I want to tell you a little about myself.

I am a video artist who has created many projects that have been exhibited internationally on TV, and in museums, galleries and public places. I am also an art therapist, with a PhD. Using art as a transformational process, I have worked for many years with people in prison, members of the AIDS community, and women and children recovering from traumatic abuse.

I have been working on an ongoing interactive art piece called “The Love Tapes.” It is a series of 3-minute videotapes where a person sits alone in a room and talks about love, while looking at himself or herself on the video monitor. Over 2,500 people have made a tape so far, and my ambition is for every person in the whole world to make their own tape to add to the collection. “The Love Tapes” have been seen on PBS and exhibited at amazing places including the Museum of Modern Art, NYC; the Wadsworth Athenaeum, Hartford, CT; Anthology Film Archives, NYC; the World Trade Center, NYC; the Walker Arts Center, Minneapolis, MN; the Exploratorium, San Francisco, CA; the Kennedy Center, Washington, DC; Festival Mondial du Theatre, Nancy, France; Rio/Fest, Brazil; and Ambulante International Documentary Film Festival in Mexico.

“One on One” (dialogues between inmates and strangers on the outside) was broadcast on KCET and exhibited in Los Angeles.
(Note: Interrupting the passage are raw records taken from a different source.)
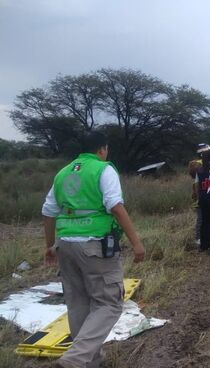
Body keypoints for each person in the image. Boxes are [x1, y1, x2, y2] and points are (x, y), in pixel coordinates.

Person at [41, 132, 145, 368]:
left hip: (65, 244)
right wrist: (137, 243)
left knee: (78, 303)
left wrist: (49, 246)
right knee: (109, 304)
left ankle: (90, 360)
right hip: (94, 246)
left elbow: (48, 211)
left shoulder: (63, 172)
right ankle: (75, 360)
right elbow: (115, 207)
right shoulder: (103, 169)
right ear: (102, 149)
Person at [194, 148, 210, 252]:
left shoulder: (199, 170)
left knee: (204, 222)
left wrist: (198, 196)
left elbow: (196, 185)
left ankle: (203, 245)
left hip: (202, 198)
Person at [189, 143, 210, 245]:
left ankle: (204, 237)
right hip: (201, 193)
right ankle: (199, 238)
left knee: (205, 218)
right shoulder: (198, 165)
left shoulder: (198, 164)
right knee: (202, 218)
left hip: (203, 193)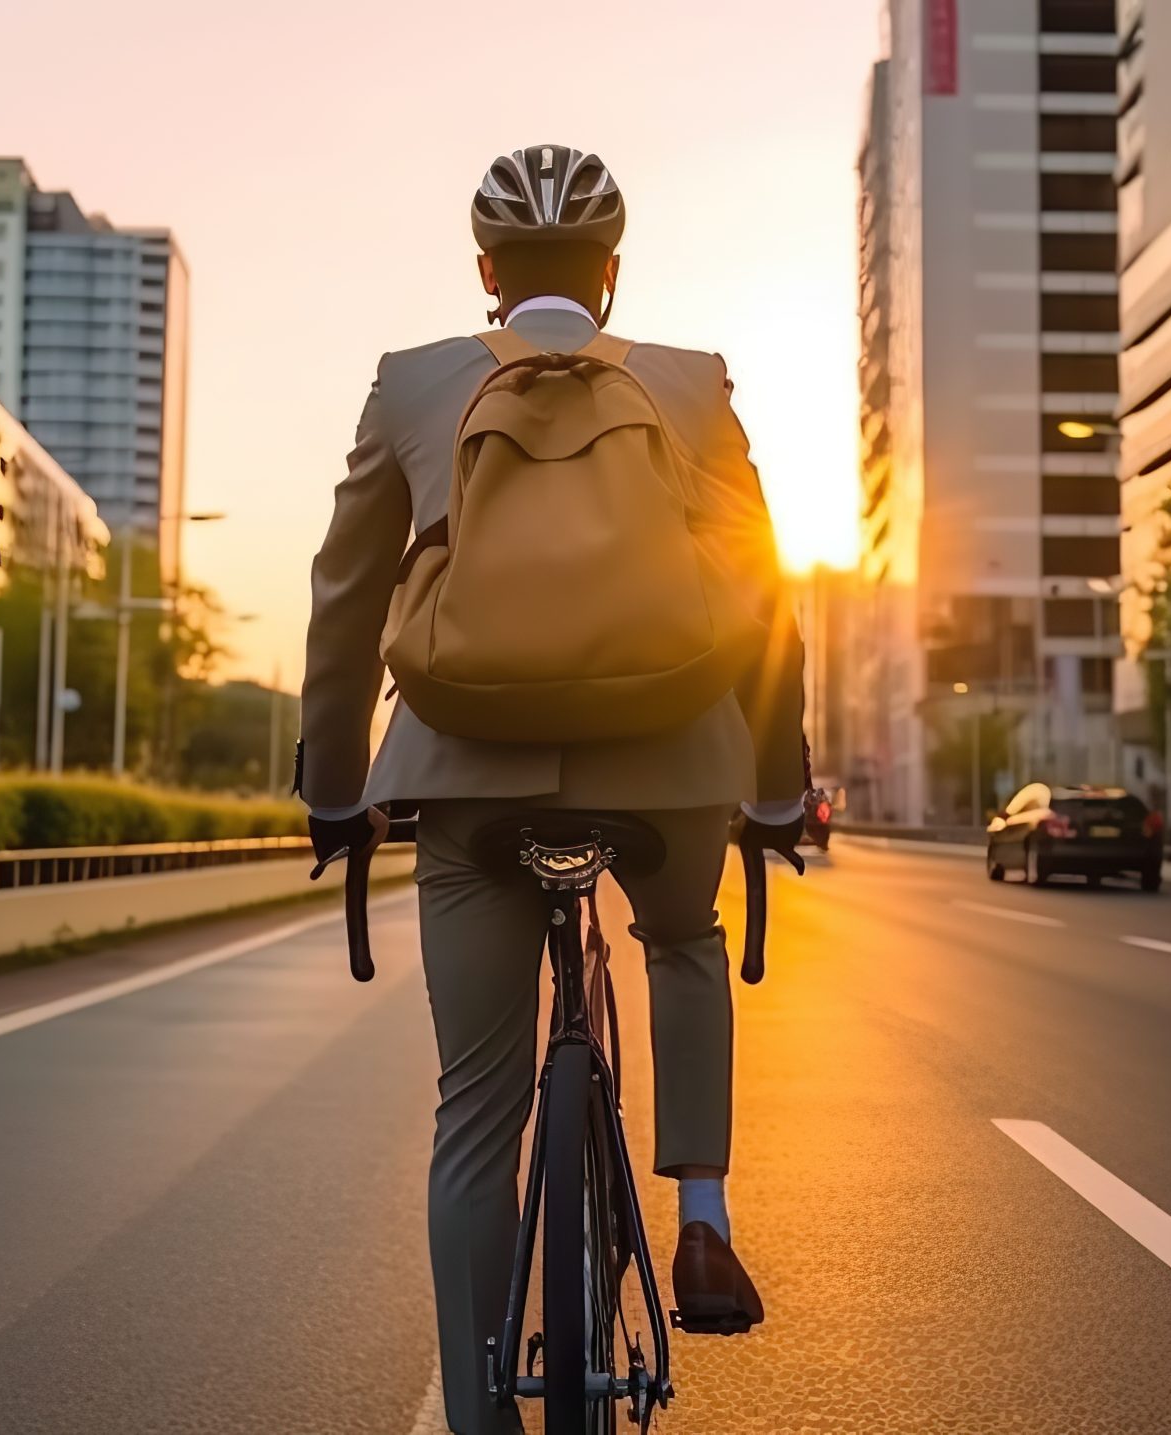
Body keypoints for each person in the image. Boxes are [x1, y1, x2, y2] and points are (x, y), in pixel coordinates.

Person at [298, 144, 809, 1434]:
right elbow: (766, 595)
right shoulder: (690, 385)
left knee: (477, 1108)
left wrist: (332, 785)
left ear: (483, 272)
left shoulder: (413, 386)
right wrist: (777, 785)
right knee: (684, 938)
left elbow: (347, 594)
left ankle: (479, 1419)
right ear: (614, 270)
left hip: (464, 776)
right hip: (673, 760)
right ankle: (700, 1214)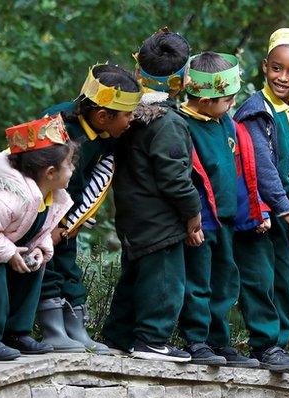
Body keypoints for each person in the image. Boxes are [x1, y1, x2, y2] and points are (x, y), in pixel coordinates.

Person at [99, 28, 201, 362]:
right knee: (165, 281)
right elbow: (175, 178)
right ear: (183, 78)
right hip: (161, 221)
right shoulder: (167, 123)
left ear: (138, 70)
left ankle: (119, 334)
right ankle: (152, 338)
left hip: (132, 213)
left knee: (134, 275)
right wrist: (192, 213)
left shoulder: (128, 116)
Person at [39, 63, 142, 354]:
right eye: (127, 115)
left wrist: (70, 223)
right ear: (101, 116)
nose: (131, 121)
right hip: (42, 217)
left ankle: (75, 329)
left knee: (69, 265)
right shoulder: (57, 124)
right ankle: (52, 329)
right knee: (50, 266)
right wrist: (51, 225)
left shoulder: (106, 137)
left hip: (68, 219)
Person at [232, 28, 289, 375]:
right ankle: (265, 344)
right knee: (259, 277)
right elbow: (262, 167)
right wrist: (285, 207)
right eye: (277, 68)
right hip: (259, 211)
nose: (283, 77)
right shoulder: (256, 111)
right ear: (265, 67)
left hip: (286, 214)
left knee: (283, 277)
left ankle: (280, 344)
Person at [0, 115, 74, 360]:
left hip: (11, 247)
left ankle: (17, 332)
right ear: (50, 172)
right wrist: (9, 252)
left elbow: (41, 228)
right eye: (70, 164)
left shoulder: (52, 195)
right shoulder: (12, 194)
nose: (74, 169)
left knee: (35, 267)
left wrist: (39, 249)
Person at [174, 51, 258, 367]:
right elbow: (183, 177)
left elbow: (237, 170)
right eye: (227, 99)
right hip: (200, 220)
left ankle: (219, 341)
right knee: (199, 280)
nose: (232, 104)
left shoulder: (225, 123)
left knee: (225, 280)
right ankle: (197, 339)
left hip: (227, 219)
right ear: (206, 99)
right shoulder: (183, 125)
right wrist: (190, 220)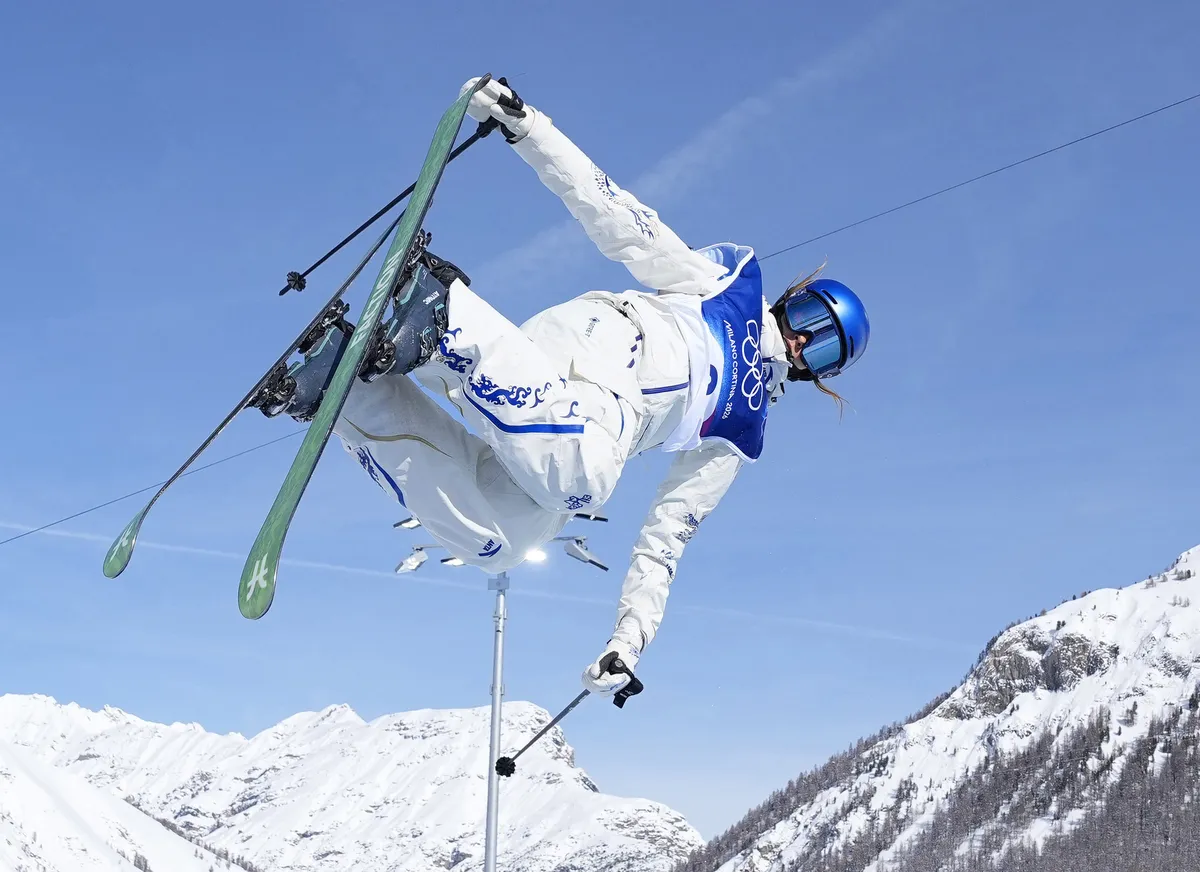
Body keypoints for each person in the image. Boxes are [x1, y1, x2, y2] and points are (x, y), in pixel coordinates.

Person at [260, 77, 870, 698]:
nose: (802, 340)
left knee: (508, 539)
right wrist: (531, 130)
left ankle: (356, 396)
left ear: (822, 376)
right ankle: (443, 317)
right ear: (794, 299)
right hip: (602, 348)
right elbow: (625, 221)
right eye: (810, 318)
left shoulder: (740, 433)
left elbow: (667, 538)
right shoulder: (731, 287)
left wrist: (626, 641)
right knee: (585, 480)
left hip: (583, 426)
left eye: (824, 348)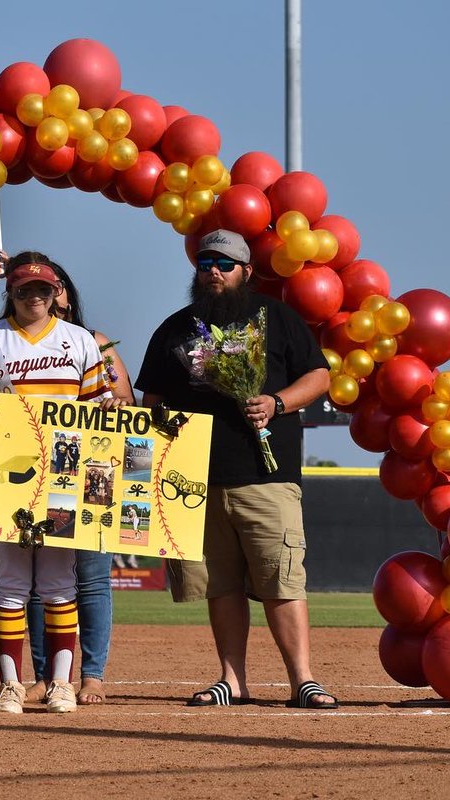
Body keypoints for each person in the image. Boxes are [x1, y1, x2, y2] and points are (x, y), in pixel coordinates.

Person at [136, 228, 335, 709]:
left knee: (281, 580)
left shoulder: (278, 318)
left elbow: (320, 375)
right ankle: (232, 679)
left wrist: (277, 402)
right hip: (196, 482)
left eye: (224, 264)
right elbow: (153, 401)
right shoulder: (175, 328)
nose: (213, 272)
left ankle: (302, 680)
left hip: (267, 478)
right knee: (219, 585)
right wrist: (165, 433)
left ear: (246, 271)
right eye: (205, 263)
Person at [0, 253, 122, 714]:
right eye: (23, 289)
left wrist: (109, 410)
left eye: (42, 289)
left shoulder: (79, 341)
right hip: (5, 464)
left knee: (59, 580)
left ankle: (60, 682)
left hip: (65, 466)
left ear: (56, 293)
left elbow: (101, 403)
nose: (33, 297)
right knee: (12, 579)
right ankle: (11, 684)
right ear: (10, 293)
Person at [18, 255, 135, 705]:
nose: (50, 294)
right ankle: (46, 674)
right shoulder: (11, 341)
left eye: (56, 284)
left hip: (91, 470)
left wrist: (113, 405)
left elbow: (124, 400)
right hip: (33, 472)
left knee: (91, 576)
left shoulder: (94, 341)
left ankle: (92, 675)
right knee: (33, 583)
My video installations have been seen at the Whitney Museum of American Art; the Winter Olympics in Lake Placid; Artpark in Lewiston, NY; and other galleries, museums, and festivals.

In 2001 I had retrospectives at Anthology Film Archives in NYC and at the UCLA Hammer Museum’s Filmforum in LA. Some of the funders who have supported my work include: the National Endowment for the Arts; New York Council on the Arts; California Council on the Arts; Annenberg Center; California Youth Authority; and foundations including Rockefeller, Irvine, Citibank, AT&T, and Lucent Technologies. I am especially grateful to the recent Kickstarter donors that made this site possible.

I live in Northern New Mexico, where I raise 4 miniature donkeys, 2 llamas, 1 alpaca, 6 goats, 4 sheep, 6 dogs, 1 cat, and 10 chickens. I spin the wool from my animals and create wearable art. My muses are my donkeys, who have inspired a series of "Dancing Donkey" iPad drawings.